27 de febrero de 2026

Que tu misericordia venga sobre nosotros


Salmo 32


Que tu misericordia, Señor, venga sobre nosotros, como lo esperamos de ti.

Aclamad, justos, al Señor, que merece la alabanza de los buenos. Dad gracias al Señor con la cítara, tocad en su honor el arpar de diez cuerdas.

Que la palabra del Señor es sincera, y todas sus acciones son leales; él ama la justicia y el derecho, y su misericordia llena la tierra.

Los ojos del Señor están puestos en sus fieles, en los que esperan en su misericordia, para librar sus vidas de la muerte y reanimarlos en tiempo de hambre.

Con una imagen musical y festiva, este salmo nos invita a alabar a Dios en medio de cánticos. Quien piense que la religión es alto triste, una serie de normas morales que reprimen la alegría y la espontaneidad humana, anda bien errado. Los salmos de alabanza son un buen ejemplo de ese gozo exultante que emana de aquellos que se saben amados y protegidos por Dios.

Misericordia, esa palabra tan poco comprendida, significa en su origen amor entrañable de madre. ¿Quién no ha contemplado a los niños jugar, alegres y despreocupados, en algún parque o en la playa? Juegan, gritan, ríen, porque saben que, discretamente, allí están sus padres, quizás sin intervenir, pero velando por ellos, mirándolos con amor. Así, el ser humano que vive bajo la mirada de Dios puede crecer y expandirse, ser creativo, ser audaz y alimentar el júbilo en su corazón. Porque sabe que un Padre amoroso lo cuida siempre: «Los ojos del Señor están puestos en sus fieles…»

Pero la fe no sólo aporta alegría íntima en la vida privada. El salmo precisa que Dios ama la justicia y el derecho. Dios combate el hambre y la muerte. Creer implica trabajar por un mundo donde toda persona encuentre su lugar y donde su dignidad sea defendida.

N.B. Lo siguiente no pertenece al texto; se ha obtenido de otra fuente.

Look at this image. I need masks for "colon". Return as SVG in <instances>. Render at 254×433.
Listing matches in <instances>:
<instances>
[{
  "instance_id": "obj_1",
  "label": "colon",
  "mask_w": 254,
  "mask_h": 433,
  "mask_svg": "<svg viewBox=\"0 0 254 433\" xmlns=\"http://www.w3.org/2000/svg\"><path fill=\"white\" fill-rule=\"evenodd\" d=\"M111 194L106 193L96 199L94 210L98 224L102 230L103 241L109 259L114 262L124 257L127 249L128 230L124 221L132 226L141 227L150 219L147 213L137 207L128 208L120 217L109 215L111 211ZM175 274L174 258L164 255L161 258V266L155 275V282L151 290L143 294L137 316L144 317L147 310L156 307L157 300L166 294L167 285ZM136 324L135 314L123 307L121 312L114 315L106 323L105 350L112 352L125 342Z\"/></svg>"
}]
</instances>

Ser consecuentes con nuestra fe significa vivir y actuar de manera que, a nuestro alrededor, no haya hambre, ni material ni espiritual. Significa defender y optar por la vida. Vivir con una actitud compasiva exige no sólo «sentir», sino obrar de una cierta manera.

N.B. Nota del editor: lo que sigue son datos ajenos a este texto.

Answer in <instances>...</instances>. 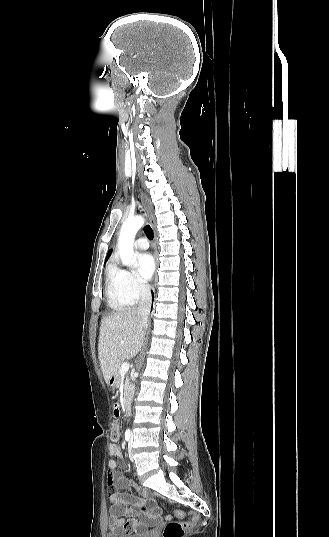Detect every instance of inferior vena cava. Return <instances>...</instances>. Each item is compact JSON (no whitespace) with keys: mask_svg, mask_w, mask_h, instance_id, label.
I'll return each mask as SVG.
<instances>
[{"mask_svg":"<svg viewBox=\"0 0 329 537\" xmlns=\"http://www.w3.org/2000/svg\"><path fill=\"white\" fill-rule=\"evenodd\" d=\"M140 302L137 308V312L141 315L144 325L146 326L148 315L151 308V291L149 285H142L140 292Z\"/></svg>","mask_w":329,"mask_h":537,"instance_id":"1","label":"inferior vena cava"}]
</instances>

El salmo dice que la palabra de Dios es sincera y todas sus acciones, leales. Otras traducciones dicen «fieles». Dios es absolutamente coherente consigo mismo y con su amor. Nosotros, a imitación suya, estamos llamados también a ser sinceros y honestos, no solo en nuestras palabras, sino también en aquello que hacemos. Nuestra vida ha de ser transparencia de nuestras creencias más profundas.

20 de febrero de 2026

Piedad, oh Dios, hemos pecado


Salmo 50


Misericordia, Señor, hemos pecado.
Misericordia, Dios mío, por tu bondad, por tu inmensa compasión, borra mi culpa, lava del todo mi delito, limpia mi pecado.
Pues yo reconozco mi culpa, tengo siempre presente mi pecado; contra ti, contra ti solo pequé, cometí la maldad que aborreces.
Oh Dios, crea en mí un corazón puro, renuévame por dentro con espíritu firme; no me arrojes lejos de tu rostro, no me quites tu santo espíritu.
Devuélveme la alegría de tu salvación, afiánzame con espíritu generoso. Señor, me abrirás los labios y mi boca proclamará tu alabanza.

Hablar de pecado hoy está mal visto. Las filosofías ateas lo presentan como un invento moral para reprimir nuestros impulsos más genuinos y controlar nuestras mentes. Sin embargo, el sentimiento de culpa, de haber obrado mal, existe. Y permanece por mucho que se niegue el valor de la moral cristiana.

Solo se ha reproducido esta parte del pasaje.